Generated variables serve the purpose of simplifying work with SOEP data, just as is the case with status variables. Specific assumptions are included in the generation of such variables and can be obtained in the documentation. Please look at the files $PGEN (PDF, 0.66 MB) and $HGEN (PDF, 0.64 MB) in the documentation (Contact: Joachim Frick).
Use the Stata command label language EN to switch to the English labels.
Depending on your research focus you have different possibilities:
As a matter of principle the sample classification does not change either by a change in citizenship or by means of moving to another sample region (from west to east Germany and vice versa). The person remains in the foreigner, west or east sample. Current citizenship (NATION$$) or residential region ($SAMPREG) can be easily recognized.
Since the beginning of SOEP, numerous persons within the survey have moved from east Germany to west Germany and on a smaller scale vice versa. Analyses which are geared to regional references, are partly severely distorted if the variable PSAMPLE (which indicates sample classification) is used.
(PSAMPLE can be found in PPFAD: 1 = subsample A, 2 = subsample B, 3 = subsample C, 4 = subsample D (Immigrants), 5 = subsample E (supplementary sample from 1998 onwards), 6 = subsample F (innovation sample from 2000 onwards)).
A correct regional classification of persons within the survey can only be achieved with the use of the time-dependent variables $SAMPREG in PPFAD and HPFAD (1 = West Germany, 2 = East Germany).
Since 1990 the west German and east German populations have been determined in $SAMPREG irrespective of the sample classification. We therefore recommend always using this value for regional analysis!

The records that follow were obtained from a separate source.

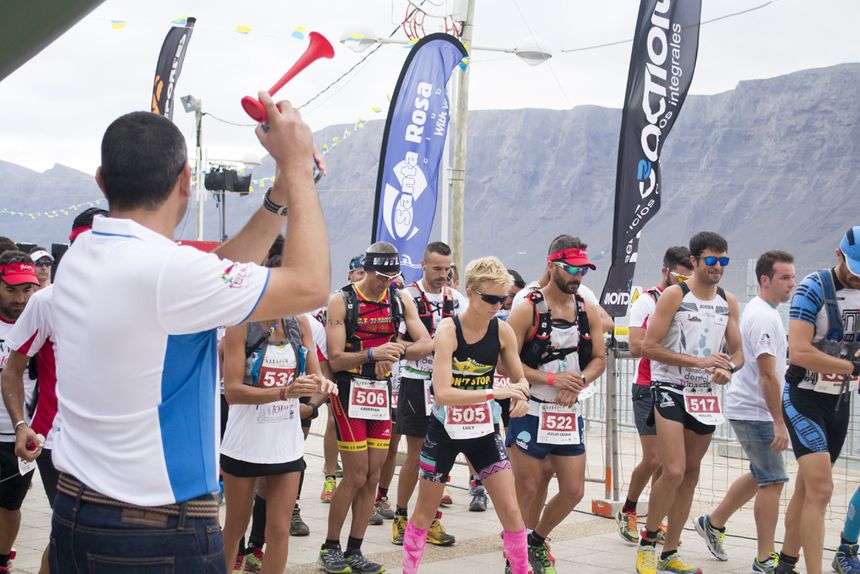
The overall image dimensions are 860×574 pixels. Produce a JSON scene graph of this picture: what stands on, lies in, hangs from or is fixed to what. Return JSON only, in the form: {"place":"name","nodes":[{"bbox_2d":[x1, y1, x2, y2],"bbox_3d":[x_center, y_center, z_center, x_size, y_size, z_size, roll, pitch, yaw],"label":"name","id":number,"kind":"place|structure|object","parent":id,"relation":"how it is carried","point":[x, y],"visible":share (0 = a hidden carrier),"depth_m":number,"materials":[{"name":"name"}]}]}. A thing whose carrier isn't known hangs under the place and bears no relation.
{"place":"outdoors","nodes":[
{"label":"outdoors","id":0,"kind":"place"},
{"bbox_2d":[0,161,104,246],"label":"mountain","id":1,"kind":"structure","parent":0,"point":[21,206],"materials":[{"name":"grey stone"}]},
{"bbox_2d":[0,60,858,296],"label":"mountain","id":2,"kind":"structure","parent":0,"point":[781,121],"materials":[{"name":"grey stone"}]},
{"bbox_2d":[1,414,858,573],"label":"pavement","id":3,"kind":"structure","parent":0,"point":[603,541],"materials":[{"name":"grey stone"}]},
{"bbox_2d":[0,250,51,573],"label":"man","id":4,"kind":"object","parent":3,"relation":"on","point":[7,312],"visible":0.69,"depth_m":6.55},
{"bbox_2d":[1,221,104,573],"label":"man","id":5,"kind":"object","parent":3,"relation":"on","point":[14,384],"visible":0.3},
{"bbox_2d":[42,99,330,571],"bbox_3d":[-0.613,0.453,3.383,0.658,1.806,0.893,1,1,26],"label":"man","id":6,"kind":"object","parent":3,"relation":"on","point":[191,330],"visible":0.97,"depth_m":3.16},
{"bbox_2d":[240,30,333,122],"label":"horn","id":7,"kind":"object","parent":6,"relation":"in","point":[285,82],"visible":0.87,"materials":[{"name":"red plastic"}]},
{"bbox_2d":[217,304,333,573],"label":"woman","id":8,"kind":"object","parent":3,"relation":"on","point":[241,419],"visible":0.63,"depth_m":6.14},
{"bbox_2d":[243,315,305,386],"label":"backpack","id":9,"kind":"object","parent":8,"relation":"on","point":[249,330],"visible":0.45,"depth_m":6.33,"materials":[{"name":"fabric"}]},
{"bbox_2d":[319,256,363,502],"bbox_3d":[-0.497,0.608,10.042,0.795,1.852,0.797,0,1,-42],"label":"person","id":10,"kind":"object","parent":3,"relation":"on","point":[327,479],"visible":0.23,"depth_m":9.85},
{"bbox_2d":[319,239,430,573],"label":"man","id":11,"kind":"object","parent":3,"relation":"on","point":[344,360],"visible":0.95,"depth_m":7.41},
{"bbox_2d":[340,283,403,351],"bbox_3d":[-0.355,0.214,7.756,0.435,0.453,0.530,0,1,-19],"label":"backpack","id":12,"kind":"object","parent":11,"relation":"on","point":[350,325],"visible":0.66,"depth_m":7.66,"materials":[{"name":"black fabric"}]},
{"bbox_2d":[387,239,463,548],"bbox_3d":[0.050,0.626,8.445,0.715,1.887,0.698,0,1,-42],"label":"man","id":13,"kind":"object","parent":3,"relation":"on","point":[445,260],"visible":0.6,"depth_m":8.26},
{"bbox_2d":[410,280,458,331],"bbox_3d":[-0.001,0.205,8.765,0.353,0.440,0.510,1,1,4],"label":"backpack","id":14,"kind":"object","parent":13,"relation":"on","point":[448,310],"visible":0.59,"depth_m":8.68,"materials":[{"name":"black fabric"}]},
{"bbox_2d":[401,254,535,573],"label":"woman","id":15,"kind":"object","parent":3,"relation":"on","point":[473,337],"visible":0.98,"depth_m":6.47},
{"bbox_2d":[468,266,516,511],"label":"person","id":16,"kind":"object","parent":3,"relation":"on","point":[500,317],"visible":0.18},
{"bbox_2d":[504,232,608,573],"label":"man","id":17,"kind":"object","parent":3,"relation":"on","point":[556,278],"visible":0.93,"depth_m":6.98},
{"bbox_2d":[520,287,592,371],"bbox_3d":[0.668,0.279,7.282,0.433,0.498,0.561,1,1,-1],"label":"backpack","id":18,"kind":"object","parent":17,"relation":"on","point":[541,323],"visible":0.71,"depth_m":7.18,"materials":[{"name":"black fabric"}]},
{"bbox_2d":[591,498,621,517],"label":"base","id":19,"kind":"object","parent":3,"relation":"on","point":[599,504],"visible":0.71,"depth_m":9.34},
{"bbox_2d":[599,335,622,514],"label":"metal post","id":20,"kind":"object","parent":3,"relation":"on","point":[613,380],"visible":0.78,"depth_m":9.63,"materials":[{"name":"metal"}]},
{"bbox_2d":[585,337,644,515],"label":"metal barrier","id":21,"kind":"object","parent":3,"relation":"on","point":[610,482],"visible":0.66,"depth_m":9.60,"materials":[{"name":"metal"}]},
{"bbox_2d":[617,246,694,543],"bbox_3d":[1.472,0.644,8.249,0.721,1.821,0.580,0,1,-42],"label":"man","id":22,"kind":"object","parent":3,"relation":"on","point":[675,251],"visible":0.55,"depth_m":8.13},
{"bbox_2d":[634,230,742,571],"bbox_3d":[1.438,0.634,7.424,0.558,1.891,0.898,1,1,33],"label":"man","id":23,"kind":"object","parent":3,"relation":"on","point":[709,283],"visible":0.99,"depth_m":7.25},
{"bbox_2d":[576,337,859,511],"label":"metal fence","id":24,"kind":"object","parent":3,"relation":"on","point":[615,365],"visible":0.45,"depth_m":10.08,"materials":[{"name":"grey metal"}]},
{"bbox_2d":[694,246,794,571],"bbox_3d":[1.878,0.680,7.660,0.507,1.785,0.828,0,1,-10],"label":"man","id":25,"kind":"object","parent":3,"relation":"on","point":[785,287],"visible":0.96,"depth_m":7.43},
{"bbox_2d":[773,227,859,571],"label":"man","id":26,"kind":"object","parent":3,"relation":"on","point":[818,417],"visible":0.99,"depth_m":6.72},
{"bbox_2d":[809,267,859,362],"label":"backpack","id":27,"kind":"object","parent":26,"relation":"on","point":[835,313],"visible":0.69,"depth_m":6.47,"materials":[{"name":"fabric"}]},
{"bbox_2d":[832,485,859,573],"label":"person","id":28,"kind":"object","parent":3,"relation":"on","point":[845,534],"visible":0.99,"depth_m":7.61},
{"bbox_2d":[0,0,859,178],"label":"sky","id":29,"kind":"structure","parent":0,"point":[329,34],"materials":[{"name":"white"}]},
{"bbox_2d":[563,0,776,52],"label":"cable","id":30,"kind":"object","parent":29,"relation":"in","point":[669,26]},
{"label":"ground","id":31,"kind":"structure","parent":0},
{"bbox_2d":[29,248,54,288],"bbox_3d":[-3.401,0.399,11.687,0.556,1.429,0.756,0,1,-42],"label":"person","id":32,"kind":"object","parent":31,"relation":"on","point":[41,273],"visible":0.29,"depth_m":11.73},
{"bbox_2d":[0,0,106,79],"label":"green canopy","id":33,"kind":"object","parent":31,"relation":"on","point":[56,2],"visible":0.96,"depth_m":3.32,"materials":[{"name":"green fabric"}]},
{"bbox_2d":[150,19,194,119],"bbox_3d":[-4.046,-1.891,20.982,0.757,4.423,0.781,0,1,-42],"label":"feather flag","id":34,"kind":"object","parent":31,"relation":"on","point":[167,77],"visible":0.61,"depth_m":20.93,"materials":[{"name":"fabric"}]},
{"bbox_2d":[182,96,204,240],"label":"lamp post","id":35,"kind":"object","parent":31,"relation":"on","point":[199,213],"visible":0.59,"depth_m":26.56,"materials":[{"name":"metal"}]},
{"bbox_2d":[0,200,105,221],"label":"bunting","id":36,"kind":"object","parent":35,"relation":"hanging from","point":[46,213],"visible":0.53,"depth_m":37.66,"materials":[{"name":"white"}]},
{"bbox_2d":[180,95,200,112],"bbox_3d":[-4.393,-3.351,25.039,0.434,0.376,0.463,0,1,-42],"label":"floodlight","id":37,"kind":"object","parent":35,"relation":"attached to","point":[187,101],"visible":0.93,"depth_m":24.94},
{"bbox_2d":[217,191,226,248],"bbox_3d":[-3.653,-0.258,23.747,0.645,2.871,0.650,0,1,-42],"label":"speaker stand","id":38,"kind":"object","parent":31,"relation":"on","point":[222,213],"visible":0.45,"depth_m":23.65,"materials":[{"name":"black metal"}]},
{"bbox_2d":[203,165,251,194],"bbox_3d":[-3.625,-1.904,24.263,0.866,0.584,0.821,0,1,-42],"label":"loudspeaker","id":39,"kind":"object","parent":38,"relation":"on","point":[219,188],"visible":0.88,"depth_m":24.08,"materials":[{"name":"black"}]},
{"bbox_2d":[371,33,464,281],"bbox_3d":[-0.150,-0.524,12.774,0.750,3.725,0.583,0,1,-42],"label":"feather flag","id":40,"kind":"object","parent":31,"relation":"on","point":[396,134],"visible":0.86,"depth_m":12.70,"materials":[{"name":"blue fabric"}]},
{"bbox_2d":[448,0,473,277],"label":"utility pole","id":41,"kind":"object","parent":31,"relation":"on","point":[458,116],"visible":0.7,"depth_m":14.43,"materials":[{"name":"wood"}]},
{"bbox_2d":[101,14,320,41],"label":"bunting","id":42,"kind":"object","parent":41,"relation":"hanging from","point":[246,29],"visible":0.86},
{"bbox_2d":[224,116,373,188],"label":"bunting","id":43,"kind":"object","parent":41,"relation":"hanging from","point":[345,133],"visible":0.34,"depth_m":20.82},
{"bbox_2d":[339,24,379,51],"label":"street lamp","id":44,"kind":"object","parent":41,"relation":"attached to","point":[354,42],"visible":0.86,"depth_m":13.70,"materials":[{"name":"white metal"}]},
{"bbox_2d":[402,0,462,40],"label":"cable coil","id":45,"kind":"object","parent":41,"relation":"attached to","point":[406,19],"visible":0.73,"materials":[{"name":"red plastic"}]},
{"bbox_2d":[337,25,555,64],"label":"street lamp","id":46,"kind":"object","parent":41,"relation":"attached to","point":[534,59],"visible":0.81,"depth_m":14.73,"materials":[{"name":"white metal"}]},
{"bbox_2d":[515,35,552,65],"bbox_3d":[1.115,-2.513,14.585,0.536,0.361,0.516,0,1,-42],"label":"street lamp","id":47,"kind":"object","parent":41,"relation":"attached to","point":[530,56],"visible":0.9,"depth_m":14.47,"materials":[{"name":"white metal"}]},
{"bbox_2d":[502,268,526,312],"bbox_3d":[0.509,0.556,10.348,0.677,1.342,0.657,0,1,-42],"label":"person","id":48,"kind":"object","parent":31,"relation":"on","point":[519,278],"visible":0.16,"depth_m":10.26},
{"bbox_2d":[601,0,702,319],"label":"feather flag","id":49,"kind":"object","parent":31,"relation":"on","point":[626,251],"visible":0.97,"depth_m":10.32,"materials":[{"name":"fabric"}]}
]}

The following table (PDF, 5.69 KB), made while cross-tabulating $SAMPREG and PSAMPLE, gives an insight into the extent of regional mobility since 1990 (basis: all persons with $NETTO=1 (person interviews) or $NETTO=2 (children up to 16 years) in surveyed households).
Analogous to the phenomenon above ($SAMPREG vs. PSAMPLE) , the identity of sample B is often assumed to be that of the population of the group of "foreigners" surveyed by the SOEP, while sample A contains "Germans" . For the most part this is correct, although it is not precise and over time becomes less accurate.
At the beginning of the SOEP in 1984, it was the head of the household's nationality which defined the classification in both samples A and B. Nevertheless, it is possible that there are other household members present with a different nationality to that of the head of the household. In addition, sample A contains foreigners whose nationality was not represented in sample B. The difference between differ enormously. While up to the year 2000, sample C contains almost without any exception persons with German nationality, due to the high share of emigrants, sample D relatively contains a lot of Germans.
An ex-ante classification of the respective persons in "German" and "non-German" is impossible in the latest samples E and F due to the sample designs.
The following table (PDF, 6.3 KB), which was created through a cross-tabulation of the re-coded information contained in NATION$$ (1=German, 2=non-German including Item-Non-Response) and PSAMPLE, gives an insight into the heterogeneity of the SOEP samples regarding the nationality composition since 1984 (basis: all persons with $NETTO=1 (person interview).
Within the framework of a coincidental splitting of the Sample, the new survey method CAPI (Computer Assisted Personal Interview) was used in about half of the cases in Sample E. These interviews can be identified in the variables $PFORM* in $PBRUTTO or $HFORM* in $HBRUTTO.
Early analysis shows no signs of any significant method effects, i.e. the content of the results appears not to have been influenced by the method of data retrieval. Further analysis by users regarding retrieval methods would naturally be advisable.
Since 2001, this survey method has been increasingly adopted for the old subsamples A to D, as well as F.